+++ SOURCE PASSAGE

Reputation: 137
I have a large Pandas dataframe that is in the vein of:
| ID | Var1 | Var2 | Var3 | Var4 | Var5 |
|----|------|------|------|------|------|
| 1 | 1 | 2 | 3 | 4 | 5 |
| 2 | 10 | 9 | 8 | 7 | 6 |
| 3 | 25 | 37 | 41 | 24 | 21 |
| 4 | 102 | 11 | 72 | 56 | 151 |
...
and I would like to generate output that looks like this, taking the column names of the 3 highest values for each row:
| ID | 1st Max | 2nd Max | 3rd Max |
|----|---------|---------|---------|
| 1 | Var5 | Var4 | Var3 |
| 2 | Var1 | Var2 | Var3 |
| 3 | Var3 | Var2 | Var1 |
| 4 | Var5 | Var1 | Var3 |
...
I have tried using df.idmax(axis=1) which returns the 1st maximum column name but am unsure how to compute the other two?
Any help on this would be truly appreciated, thanks!
Upvotes: 11
Views: 8409
Reputation: 1
If you want only the values sorted without mapping you can try the following based on jezrael anwswer
df_top_values = pd.DataFrame(np.sort(-df.values, axis=1)[:, :3] * -1,
index=df.index,
columns = ['1st Max','2nd Max','3rd Max']).reset_index()
Upvotes: 0
Reputation: 863801
Use numpy.argsort
for positions of sorted values with select top3
by indexing, last pass it to DataFrame
constructor:
df = df.set_index('ID')
df = pd.DataFrame(df.columns.values[np.argsort(-df.values, axis=1)[:, :3]],
index=df.index,
columns = ['1st Max','2nd Max','3rd Max']).reset_index()
print (df)
ID 1st Max 2nd Max 3rd Max
0 1 Var5 Var4 Var3
1 2 Var1 Var2 Var3
2 3 Var3 Var2 Var1
3 4 Var5 Var1 Var3
Or if performance is not important use nlargest
with apply
per each row:
c = ['1st Max','2nd Max','3rd Max']
df = (df.set_index('ID')
.apply(lambda x: pd.Series(x.nlargest(3).index, index=c), axis=1)
.reset_index())
Upvotes: 15

++++++
+++ MATERIAL SHOWN

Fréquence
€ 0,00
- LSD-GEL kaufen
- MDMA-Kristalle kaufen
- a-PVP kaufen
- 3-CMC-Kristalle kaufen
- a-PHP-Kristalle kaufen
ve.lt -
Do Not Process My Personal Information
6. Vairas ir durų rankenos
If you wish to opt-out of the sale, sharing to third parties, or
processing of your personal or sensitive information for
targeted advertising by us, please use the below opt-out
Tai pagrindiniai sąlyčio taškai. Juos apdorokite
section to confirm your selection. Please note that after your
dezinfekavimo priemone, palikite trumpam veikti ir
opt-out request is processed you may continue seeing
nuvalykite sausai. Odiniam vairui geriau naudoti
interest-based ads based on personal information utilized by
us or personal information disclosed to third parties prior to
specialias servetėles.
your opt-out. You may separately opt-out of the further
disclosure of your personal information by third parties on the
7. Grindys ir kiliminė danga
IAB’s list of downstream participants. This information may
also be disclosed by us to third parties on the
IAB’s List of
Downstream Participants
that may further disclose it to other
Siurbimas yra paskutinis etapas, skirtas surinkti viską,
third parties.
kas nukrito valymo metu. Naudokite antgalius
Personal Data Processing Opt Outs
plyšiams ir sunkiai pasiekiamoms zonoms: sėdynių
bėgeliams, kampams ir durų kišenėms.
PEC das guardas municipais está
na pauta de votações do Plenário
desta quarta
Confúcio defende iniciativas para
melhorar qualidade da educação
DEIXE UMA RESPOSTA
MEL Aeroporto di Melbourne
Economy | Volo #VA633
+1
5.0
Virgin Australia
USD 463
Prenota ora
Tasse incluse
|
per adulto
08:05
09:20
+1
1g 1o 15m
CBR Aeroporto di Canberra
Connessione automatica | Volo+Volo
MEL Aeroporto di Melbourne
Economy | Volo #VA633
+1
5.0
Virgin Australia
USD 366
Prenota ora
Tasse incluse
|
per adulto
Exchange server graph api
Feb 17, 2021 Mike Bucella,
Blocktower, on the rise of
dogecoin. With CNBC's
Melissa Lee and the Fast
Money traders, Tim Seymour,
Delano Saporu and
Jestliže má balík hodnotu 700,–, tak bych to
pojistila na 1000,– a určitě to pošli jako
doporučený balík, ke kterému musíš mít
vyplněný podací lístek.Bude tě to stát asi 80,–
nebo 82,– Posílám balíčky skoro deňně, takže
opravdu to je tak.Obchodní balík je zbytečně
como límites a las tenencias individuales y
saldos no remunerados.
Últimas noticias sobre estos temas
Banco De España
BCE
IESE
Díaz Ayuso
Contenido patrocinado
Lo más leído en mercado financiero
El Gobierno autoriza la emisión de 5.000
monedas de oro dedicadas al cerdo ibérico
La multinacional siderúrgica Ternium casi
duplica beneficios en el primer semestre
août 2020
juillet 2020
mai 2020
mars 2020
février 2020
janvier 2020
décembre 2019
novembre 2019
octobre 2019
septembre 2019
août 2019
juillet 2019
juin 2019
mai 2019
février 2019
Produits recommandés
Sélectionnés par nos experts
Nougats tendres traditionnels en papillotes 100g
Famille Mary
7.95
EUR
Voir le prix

++++++
+++ MATERIAL SHOWN

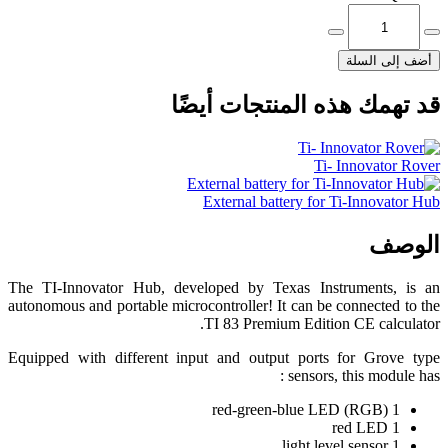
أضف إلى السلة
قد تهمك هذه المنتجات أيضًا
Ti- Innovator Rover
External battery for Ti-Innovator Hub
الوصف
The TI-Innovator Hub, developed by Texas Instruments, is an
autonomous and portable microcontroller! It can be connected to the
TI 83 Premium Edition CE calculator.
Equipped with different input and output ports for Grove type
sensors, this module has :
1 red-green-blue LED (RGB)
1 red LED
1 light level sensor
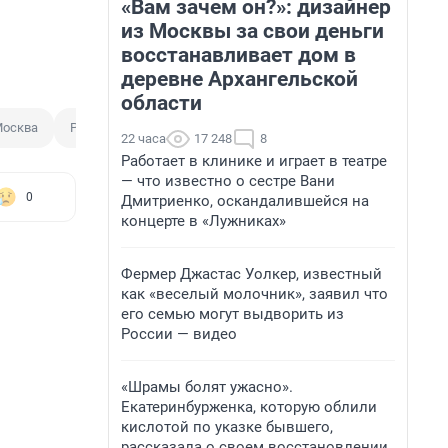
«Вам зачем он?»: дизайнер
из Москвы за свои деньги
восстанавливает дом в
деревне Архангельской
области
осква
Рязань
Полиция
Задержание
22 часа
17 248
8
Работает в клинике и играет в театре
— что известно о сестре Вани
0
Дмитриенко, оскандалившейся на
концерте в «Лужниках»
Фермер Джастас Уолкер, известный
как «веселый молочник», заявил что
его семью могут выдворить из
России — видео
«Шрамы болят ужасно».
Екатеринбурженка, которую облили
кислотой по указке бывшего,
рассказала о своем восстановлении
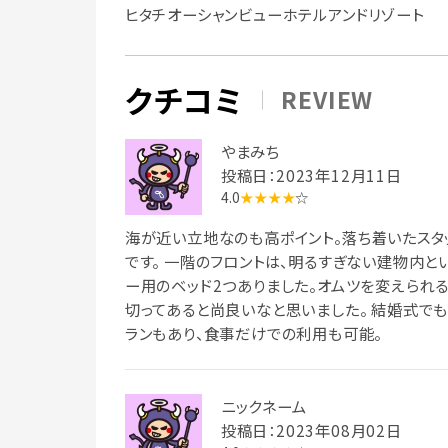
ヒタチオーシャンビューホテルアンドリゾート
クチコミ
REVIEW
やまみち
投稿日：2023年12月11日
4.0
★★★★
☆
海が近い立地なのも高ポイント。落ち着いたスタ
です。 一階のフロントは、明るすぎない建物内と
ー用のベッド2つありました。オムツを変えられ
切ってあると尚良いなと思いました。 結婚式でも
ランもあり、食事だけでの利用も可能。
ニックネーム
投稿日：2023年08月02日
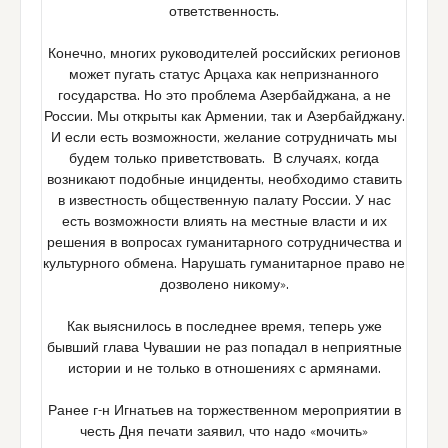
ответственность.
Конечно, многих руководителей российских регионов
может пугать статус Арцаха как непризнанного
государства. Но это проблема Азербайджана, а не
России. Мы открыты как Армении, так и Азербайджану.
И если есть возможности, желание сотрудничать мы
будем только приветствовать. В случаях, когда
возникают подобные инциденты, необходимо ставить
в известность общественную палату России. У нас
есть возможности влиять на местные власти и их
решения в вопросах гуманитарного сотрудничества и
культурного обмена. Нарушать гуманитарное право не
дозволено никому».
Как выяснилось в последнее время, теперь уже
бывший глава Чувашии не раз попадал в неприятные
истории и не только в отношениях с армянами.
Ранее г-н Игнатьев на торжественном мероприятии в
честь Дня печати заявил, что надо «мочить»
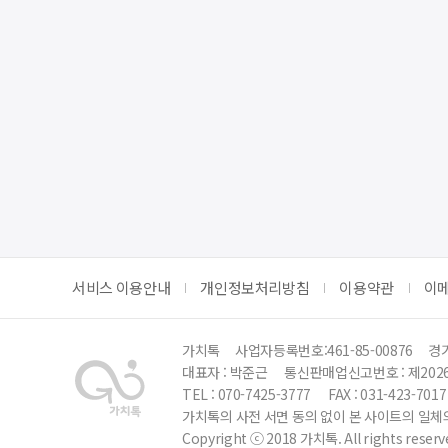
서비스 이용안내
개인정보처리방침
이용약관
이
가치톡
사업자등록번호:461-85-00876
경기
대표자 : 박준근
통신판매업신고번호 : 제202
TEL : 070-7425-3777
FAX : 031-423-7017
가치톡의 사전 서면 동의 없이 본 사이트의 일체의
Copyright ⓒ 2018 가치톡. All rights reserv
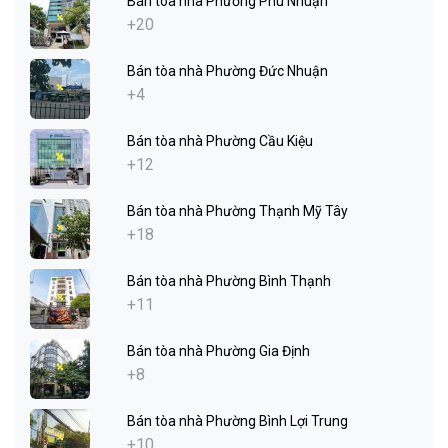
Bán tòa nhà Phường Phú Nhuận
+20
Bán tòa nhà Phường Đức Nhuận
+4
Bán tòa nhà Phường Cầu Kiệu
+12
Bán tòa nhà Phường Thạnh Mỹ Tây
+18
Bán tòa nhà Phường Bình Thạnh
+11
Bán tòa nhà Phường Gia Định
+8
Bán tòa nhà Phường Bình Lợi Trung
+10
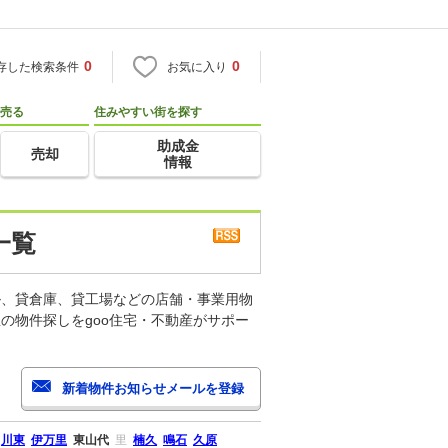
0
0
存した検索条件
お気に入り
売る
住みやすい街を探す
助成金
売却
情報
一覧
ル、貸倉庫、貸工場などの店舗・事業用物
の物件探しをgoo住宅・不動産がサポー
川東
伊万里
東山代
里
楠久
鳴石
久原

++++++
+++ MATERIAL SHOWN

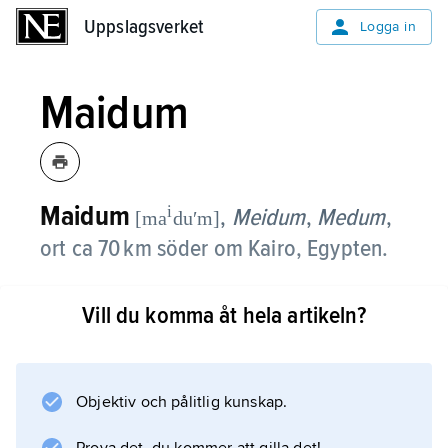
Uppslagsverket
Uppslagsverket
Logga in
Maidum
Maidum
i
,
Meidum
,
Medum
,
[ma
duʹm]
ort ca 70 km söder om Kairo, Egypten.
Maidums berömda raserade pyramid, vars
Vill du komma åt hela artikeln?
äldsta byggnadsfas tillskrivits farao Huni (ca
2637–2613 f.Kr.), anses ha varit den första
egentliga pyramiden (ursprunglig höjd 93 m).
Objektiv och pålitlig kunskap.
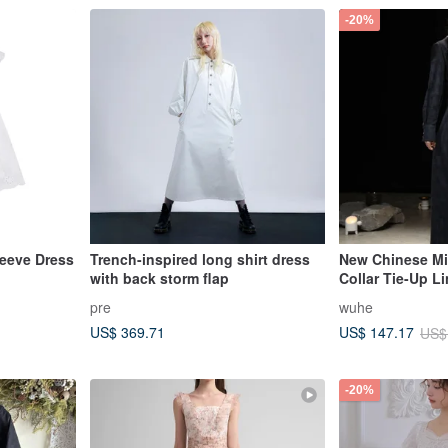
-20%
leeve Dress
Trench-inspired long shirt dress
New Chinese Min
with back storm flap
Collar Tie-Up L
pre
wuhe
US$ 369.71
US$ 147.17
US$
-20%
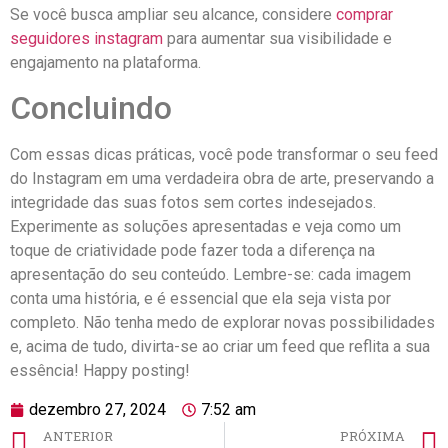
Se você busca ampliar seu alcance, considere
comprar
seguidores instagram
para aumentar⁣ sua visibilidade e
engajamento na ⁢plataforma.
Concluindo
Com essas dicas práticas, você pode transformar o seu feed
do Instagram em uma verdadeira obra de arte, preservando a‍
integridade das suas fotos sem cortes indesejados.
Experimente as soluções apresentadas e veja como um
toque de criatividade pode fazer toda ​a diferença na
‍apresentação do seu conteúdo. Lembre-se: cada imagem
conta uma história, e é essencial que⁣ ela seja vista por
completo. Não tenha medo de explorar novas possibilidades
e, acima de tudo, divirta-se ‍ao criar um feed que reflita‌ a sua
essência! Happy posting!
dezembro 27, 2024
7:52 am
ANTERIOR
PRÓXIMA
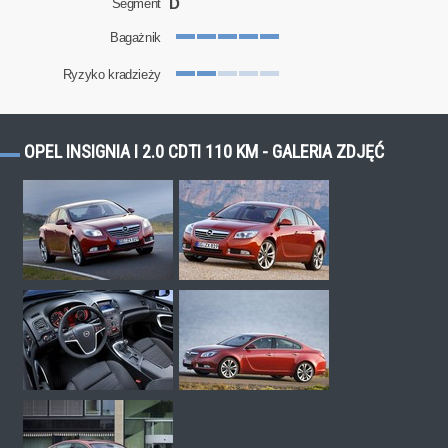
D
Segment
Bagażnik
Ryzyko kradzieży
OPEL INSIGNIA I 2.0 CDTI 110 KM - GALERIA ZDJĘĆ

++++++

TASK TO COMPLETE: Write out, word for word, the passage of the Pandas forum thread above from "ID 1st Max 2nd" up to and including "pd.Series(x.nlargest(3).index, index=c), axis=1)".

SOLUTION TO THE EXERCISE:
ID 1st Max 2nd Max 3rd Max
0 1 Var5 Var4 Var3
1 2 Var1 Var2 Var3
2 3 Var3 Var2 Var1
3 4 Var5 Var1 Var3
Or if performance is not important use nlargest
with apply
per each row:
c = ['1st Max','2nd Max','3rd Max']
df = (df.set_index('ID')
.apply(lambda x: pd.Series(x.nlargest(3).index, index=c), axis=1)